TO-DO ITEM: Only the lines from the one with "#257, status: Open -> Resolved" through the end of the material are wanted, copied exactly and with the pictures left out.

INFORMATION PROVIDED:
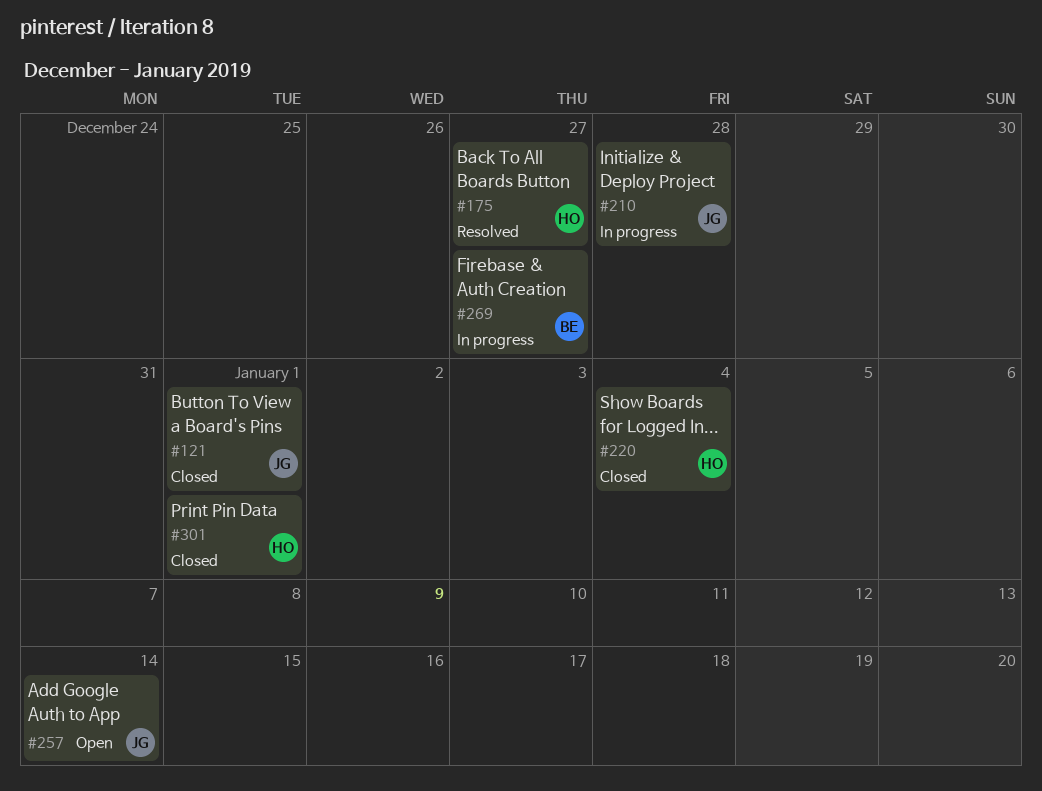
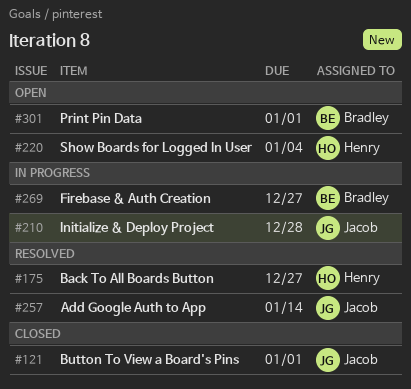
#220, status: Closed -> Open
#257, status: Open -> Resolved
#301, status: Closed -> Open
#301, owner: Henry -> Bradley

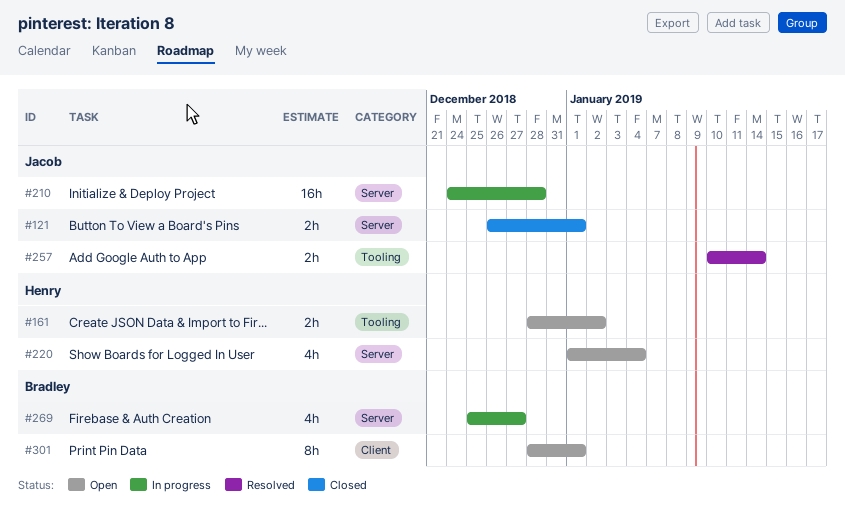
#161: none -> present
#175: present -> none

YOUR RESPONSE:
#257, status: Open -> Resolved
#301, status: Closed -> Open
#301, owner: Henry -> Bradley

#161: none -> present
#175: present -> none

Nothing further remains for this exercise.